3. I have heard the learned counsel for parties. Learned counsel for the petitioner only argued with respect to the service of the notice and he maintained that this notice was not served as required by Section 106 of the Transfer of Property Act and as such the petitioner had not been served with any notice and he was not liable to be ejected from the premises. He argued that the proviso to Section 106 of the T. P. Act (hereinafter referred to as the Act) envisages the contingency that in case the tender or delivery was not practicable the notice ought to have been affixed to a conspicuous part of the property and that not having been done, there Was no notice of termination of tenancy ill the eyes of law. On the other hand learned counsel for the opposite party vehemently argued that, the notice in the eye of law would be deemed to have been tendered personally to the defendant in the presence of the witnesses; the written notice was handed over to the petitioner who refused to accept the same. He maintained that since the petitioner refused to accept the notice that was tendered and which had been believed by the Courts below the notice would be deemed to have been tendered lawfully. I have given my anxious consideration to the arguments advanced by the learned counsel for the parties and I have also gone through the statements contained in Annexures CI and C-2 viz. that of Chandra Mohan and his witness Phool Chand Jain. It may be mentioned that both the Courts below have accepted the evidence led by opposite party No. 3 and recorded a concurrent finding of tact with respect to tendering of the notice and it being refused by the petitioner. That being so it is difficult for this court to hold that there was no sufficient service of notice in the eye of law. The technical objection raised by the petitioner, no doubt, cannot be said to be devoid of substance but the law has to be laid down in the light of the facts and circumstances of a particular case.

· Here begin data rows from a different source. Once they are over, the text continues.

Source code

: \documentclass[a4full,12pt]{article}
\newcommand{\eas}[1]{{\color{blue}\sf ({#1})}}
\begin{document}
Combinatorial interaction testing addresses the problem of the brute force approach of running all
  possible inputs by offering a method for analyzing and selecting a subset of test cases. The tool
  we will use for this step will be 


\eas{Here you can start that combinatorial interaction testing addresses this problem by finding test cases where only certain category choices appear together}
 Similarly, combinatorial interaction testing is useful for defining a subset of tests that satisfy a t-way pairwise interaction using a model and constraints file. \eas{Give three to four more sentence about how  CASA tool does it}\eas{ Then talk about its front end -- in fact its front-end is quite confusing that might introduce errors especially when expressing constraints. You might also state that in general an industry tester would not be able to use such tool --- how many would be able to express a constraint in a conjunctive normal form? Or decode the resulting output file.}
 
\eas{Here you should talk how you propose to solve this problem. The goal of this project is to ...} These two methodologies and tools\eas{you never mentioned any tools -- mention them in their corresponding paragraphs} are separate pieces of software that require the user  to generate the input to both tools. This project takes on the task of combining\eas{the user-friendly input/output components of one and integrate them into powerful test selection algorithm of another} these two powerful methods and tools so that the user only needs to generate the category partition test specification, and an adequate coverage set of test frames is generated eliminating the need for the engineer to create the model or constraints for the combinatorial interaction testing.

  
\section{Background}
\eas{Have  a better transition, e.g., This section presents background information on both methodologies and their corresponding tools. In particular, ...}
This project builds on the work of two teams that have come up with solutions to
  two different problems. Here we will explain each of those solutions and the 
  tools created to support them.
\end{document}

It is not possible for this Court, exercising jurisdiction under Article 226 of the Constitution, to specifically hold the technical objection as legal and valid. The latter paragraph of Section 106 of the T. P. Act reads as under:--

'Every notice under this Section must be in writing, signed by or on behalf of the person giving it, and either be sent by post to the party who is intended to be bound by it or be tendered or delivered personally to such party, or to one of his family or servants, at his residence, or if such tender or delivery is not practicable affixed to a conspicuous part of the property.' The last alternative of an affixation of a notice is contemplated only if such tender or delivery is not practicable. It does not contemplate a refusal of a personal delivery but on the other hand it envisages the situation where either the person concerned or his family members or his servants are not available at the premises. It is only then that the notice has to be affixed. In my opinion, if the personal delivery is refused and that is proved by evidence then it would be a lawful tender of the notice. The service of the notice in the circumstances, in my opinion, was rightly held to be sufficient by the Courts below on the face of the evidence led by the parties.

4. No other point has been argued. I, therefore, see no force in this writ petition on merits.

5. Learned counsel for the petitioner, however, on compassionate grounds pointed out that the petitioner was a Medical Practitioner and it will cause a hardship if immediately he has to vacate the premises. I find that there is force in this submission and I, therefore think it just and proper to grant four months' time to the petitioner to vacate the premises peacefully and handover possession to opposite party No. 3 Chandra Mohan, the landlord. With this observation I maintain the orders passed by the Courts below.

6. The result is that the writ petition fails on merits and is dismissed. I also make no orders as to costs. As observed earlier I allow four months' time to the petitioner to remain in the premises on payment of rent The period shall commence from the date of this order and in case the petitioner does not vacate the premises on the expiry of four months opposite party No. 3 Chandra Mohan shall eject the petitioner from the premises on the basis of the decree passed in his favour.